→ Supplied text
===============

Root cause of the problem:
When openvpn-gui initiates an openvpn connection through openvpn interactive service, the service starts the openvpn.exe, but doesn't wait for the openvpn.exe to start listening on management port before notifies openvpn-gui to connect to the openvpn management interface. (nor openvpn-gui waits for the openvpn.exe to start listening on the management port)

How to reproduce the problem:
Prerequisites:
The client should be connected to a windows domain and the RCP servers of the domain have to be resolvable by DNS
When the openvpn interactive service starts openvpn.exe, (probably because of the impersonation request) windows starts to initiate RPC session with RPC servers of the domain. These RPC sessions can take several seconds before openvpn.exe actually starts and starts listening on management interface. Openvpn-gui tries to connect to the management interface of the openvpn.exe before the openvpn.exe started, so openvpn-gui fails with the error: "Connecting to management interface failed."

Resolution:
Resolution Nr. 1.: If it is possible openvpn interactive service should wait for openvpn.exe to request for password and/or to start listening on management port before let openvpn-gui starting to connect to openvpn management interface.

Resolution Nr. 2.: Openvpn-gui should keep trying to connect to the management interface for a redefined period of time like 20 seconds before gives it up and returns with connection failure error: "Connecting to management interface failed.".

Additional note:
When openvpn-gui fails nobody takes care of cleaning up the running openvpn.exe. Therefore next time when the connection started from openvpn-gui openvpn interactive service tries to start openvpn.exe with the same configuration that is already used by a running instance, so it fails. openvpn interactive service should monitor if it has already started an instance for the configuration and it still runs.

Change History (16)

comment:1 Changed 6 years ago by Gert Döring

Cc: Selva Nair added
Owner: Heiko Hund deleted
Status: newassigned

comment:2 Changed 6 years ago by Selva Nair

Cc: Selva Nair removed

Actually the GUI does not wait for the service to launch openvpn.exe, but just sends the request to do so and starts to try connecting to the management i/f until a timeout (15 seconds) . This works fine as long as the management comes up within that time.

===============

[Pixel coordinate listings]
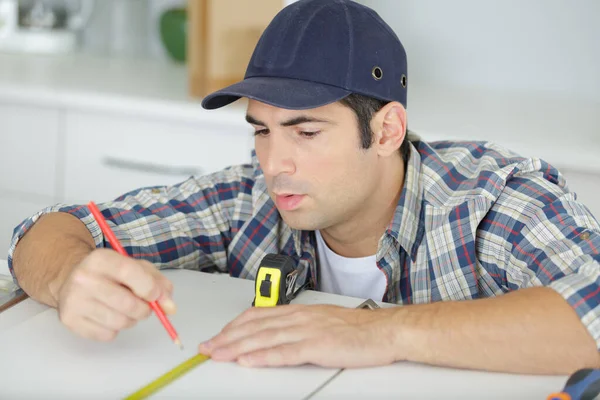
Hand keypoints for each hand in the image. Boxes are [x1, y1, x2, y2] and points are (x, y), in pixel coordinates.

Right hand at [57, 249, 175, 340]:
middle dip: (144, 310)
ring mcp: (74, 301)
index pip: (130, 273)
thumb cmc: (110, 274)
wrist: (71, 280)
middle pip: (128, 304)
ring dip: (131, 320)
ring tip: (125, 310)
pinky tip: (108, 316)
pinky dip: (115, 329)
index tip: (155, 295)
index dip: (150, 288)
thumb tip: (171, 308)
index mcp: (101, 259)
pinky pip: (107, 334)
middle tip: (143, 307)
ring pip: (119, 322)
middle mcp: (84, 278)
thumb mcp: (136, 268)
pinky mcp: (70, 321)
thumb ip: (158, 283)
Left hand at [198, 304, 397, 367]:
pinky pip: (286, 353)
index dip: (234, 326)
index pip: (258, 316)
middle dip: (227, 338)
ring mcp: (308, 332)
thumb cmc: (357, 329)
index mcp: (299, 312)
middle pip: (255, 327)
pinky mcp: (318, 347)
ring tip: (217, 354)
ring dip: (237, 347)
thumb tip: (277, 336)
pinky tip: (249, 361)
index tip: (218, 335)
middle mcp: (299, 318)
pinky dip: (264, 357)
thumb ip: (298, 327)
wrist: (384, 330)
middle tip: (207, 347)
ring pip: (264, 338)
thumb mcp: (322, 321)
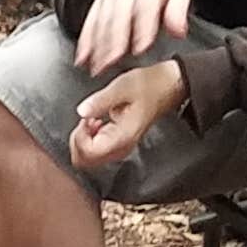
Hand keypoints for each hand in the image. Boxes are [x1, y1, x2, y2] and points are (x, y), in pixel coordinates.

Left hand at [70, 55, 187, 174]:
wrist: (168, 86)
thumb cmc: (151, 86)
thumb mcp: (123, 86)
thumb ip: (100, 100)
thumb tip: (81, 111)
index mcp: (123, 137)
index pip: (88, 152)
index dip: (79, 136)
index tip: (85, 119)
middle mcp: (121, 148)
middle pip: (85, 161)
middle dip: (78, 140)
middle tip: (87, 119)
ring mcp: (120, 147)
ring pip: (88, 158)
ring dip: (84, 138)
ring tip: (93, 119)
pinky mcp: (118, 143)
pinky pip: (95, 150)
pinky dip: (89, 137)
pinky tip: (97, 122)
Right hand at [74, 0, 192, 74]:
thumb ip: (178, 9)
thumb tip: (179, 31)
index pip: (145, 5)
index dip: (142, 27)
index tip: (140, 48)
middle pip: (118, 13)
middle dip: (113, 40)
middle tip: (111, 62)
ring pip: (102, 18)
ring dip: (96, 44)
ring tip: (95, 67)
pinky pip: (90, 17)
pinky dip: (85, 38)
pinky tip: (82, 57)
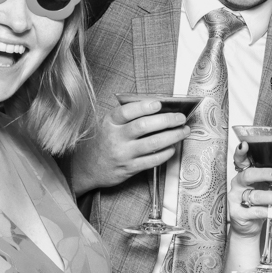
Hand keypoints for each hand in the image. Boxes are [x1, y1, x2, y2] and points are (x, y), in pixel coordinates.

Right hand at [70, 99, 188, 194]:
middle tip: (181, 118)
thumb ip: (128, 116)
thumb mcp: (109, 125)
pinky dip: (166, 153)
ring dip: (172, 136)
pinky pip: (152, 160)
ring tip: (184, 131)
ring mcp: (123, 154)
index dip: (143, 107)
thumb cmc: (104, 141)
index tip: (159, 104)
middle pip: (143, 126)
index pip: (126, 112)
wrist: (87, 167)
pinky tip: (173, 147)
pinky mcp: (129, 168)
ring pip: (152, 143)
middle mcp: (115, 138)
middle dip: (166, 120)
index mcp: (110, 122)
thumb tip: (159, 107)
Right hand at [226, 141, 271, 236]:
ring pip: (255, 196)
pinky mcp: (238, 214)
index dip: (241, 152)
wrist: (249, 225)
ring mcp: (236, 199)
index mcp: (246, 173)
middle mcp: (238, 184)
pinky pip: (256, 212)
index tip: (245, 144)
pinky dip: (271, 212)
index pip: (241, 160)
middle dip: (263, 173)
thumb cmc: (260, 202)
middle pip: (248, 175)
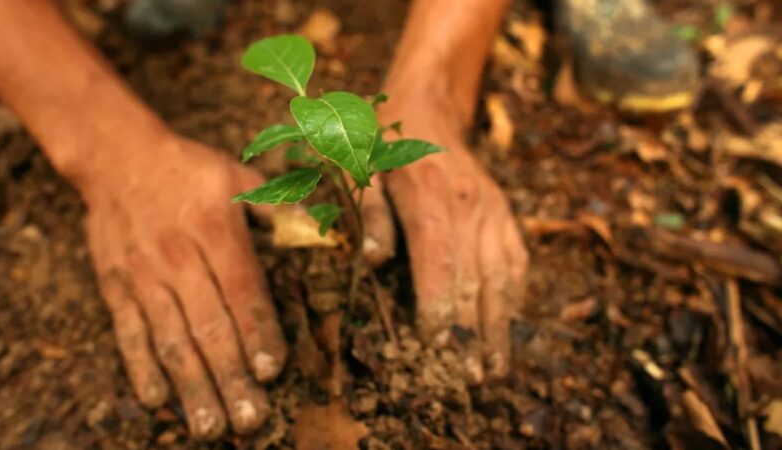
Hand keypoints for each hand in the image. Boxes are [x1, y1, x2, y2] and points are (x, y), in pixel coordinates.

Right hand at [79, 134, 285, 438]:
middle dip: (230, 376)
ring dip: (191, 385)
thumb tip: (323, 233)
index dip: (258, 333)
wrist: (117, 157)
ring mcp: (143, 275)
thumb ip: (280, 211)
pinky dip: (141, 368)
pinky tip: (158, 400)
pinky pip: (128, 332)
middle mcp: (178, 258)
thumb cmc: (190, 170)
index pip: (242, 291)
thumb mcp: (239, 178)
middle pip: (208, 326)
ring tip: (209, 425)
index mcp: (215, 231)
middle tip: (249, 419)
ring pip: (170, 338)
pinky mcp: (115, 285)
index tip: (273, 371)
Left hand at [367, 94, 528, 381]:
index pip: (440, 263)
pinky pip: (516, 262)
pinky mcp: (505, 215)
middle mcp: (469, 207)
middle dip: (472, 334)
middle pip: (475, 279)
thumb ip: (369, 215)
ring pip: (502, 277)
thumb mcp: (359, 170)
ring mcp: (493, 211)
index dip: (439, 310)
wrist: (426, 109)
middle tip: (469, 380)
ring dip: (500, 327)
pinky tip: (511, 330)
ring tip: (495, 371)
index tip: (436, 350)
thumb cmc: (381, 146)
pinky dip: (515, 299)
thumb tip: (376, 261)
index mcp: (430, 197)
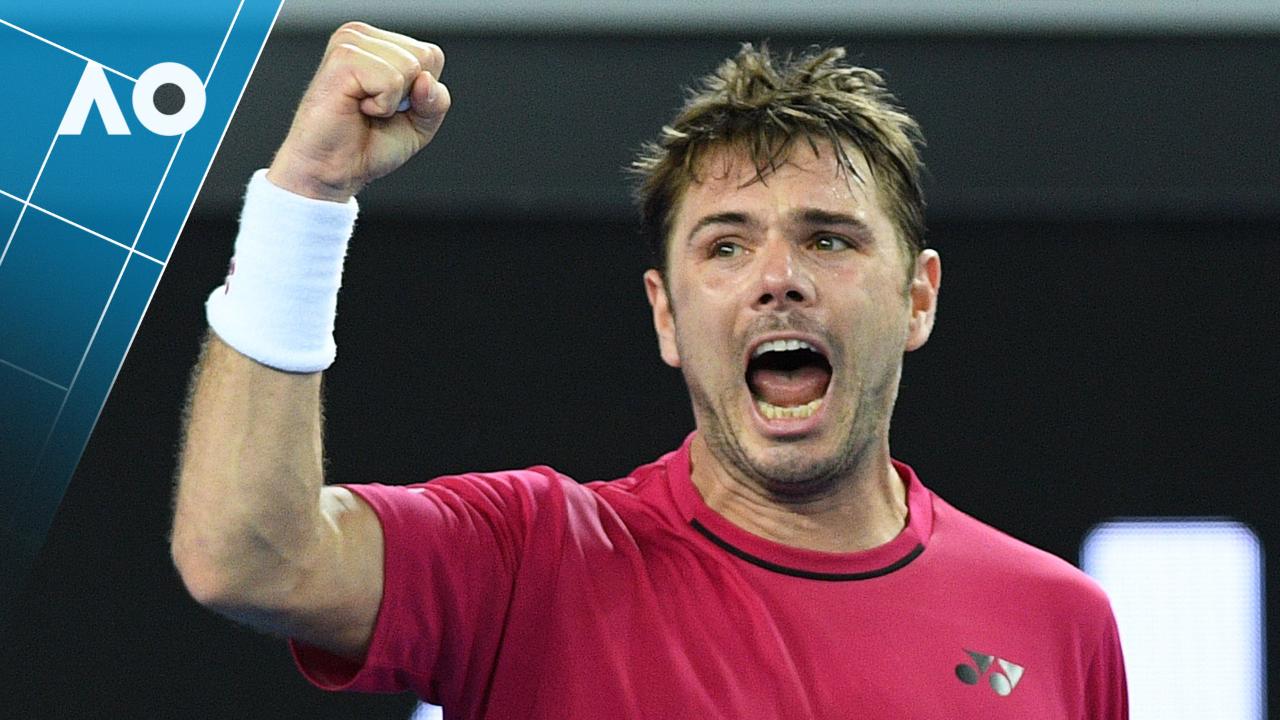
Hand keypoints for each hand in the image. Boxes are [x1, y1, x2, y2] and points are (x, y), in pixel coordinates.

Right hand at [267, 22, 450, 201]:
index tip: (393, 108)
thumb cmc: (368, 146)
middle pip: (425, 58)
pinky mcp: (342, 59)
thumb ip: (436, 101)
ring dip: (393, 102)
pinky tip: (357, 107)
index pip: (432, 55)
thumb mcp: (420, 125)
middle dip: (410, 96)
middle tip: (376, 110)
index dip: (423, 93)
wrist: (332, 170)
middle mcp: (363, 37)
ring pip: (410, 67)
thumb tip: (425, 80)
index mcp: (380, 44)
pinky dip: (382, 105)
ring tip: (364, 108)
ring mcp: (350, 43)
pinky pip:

===============

→ Work instruction
Pick up the OpenVPN management interface ticket above and continue it from its last sentence.

→ Output
The service does need to impersonate and then check the token for membership in some groups. I thought neither would require an RPC connection as the token can be locally duplicated from that of the client without connection to the DC. In any case, if openvpn.exe takes more than 15 seconds to come up, the GUI will fail to connect to it and lead to the situation you describe. OpenVPN starts listening on the management soon after it starts so there should be no long delay involved there.

I suggest (i) start the polling for management only after receiving the process ID of openvpn.exe from the service and (ii) kill the process if the management connection failed.

(i) will greatly reduce the time the GUI will have to wait for the management, but then we'll need to decide how long to wait for the service to start the process. Would 60 seconds be good enough?

comment:3 Changed 6 years ago by it@…

I completely agree with your suggestions. Maybe the default 60 secs that would be a configurable timeout in the openvpn-gui would be the best solution.

The timeout problem occurs with a USB token using cryptoapicert and subject match, but maybe it is irrelevant. It seems that way how openvpn interactive service starts the openvpn.exe causes the problem, because when the openvpn.exe runs directly with the --config option on the same .ovpn configfile, it starts immediately, there is no delay, no RPC calls.

comment:4 Changed 6 years ago by Selva Nair

@it@… Could you please test the exe included here https://github.com/selvanair/openvpn-gui/releases ?

I opted for a simpler approach: do not abort on timeout but keep retrying unless the process or service itself triggers a startup error. Or the user can abort by pressing disconnect.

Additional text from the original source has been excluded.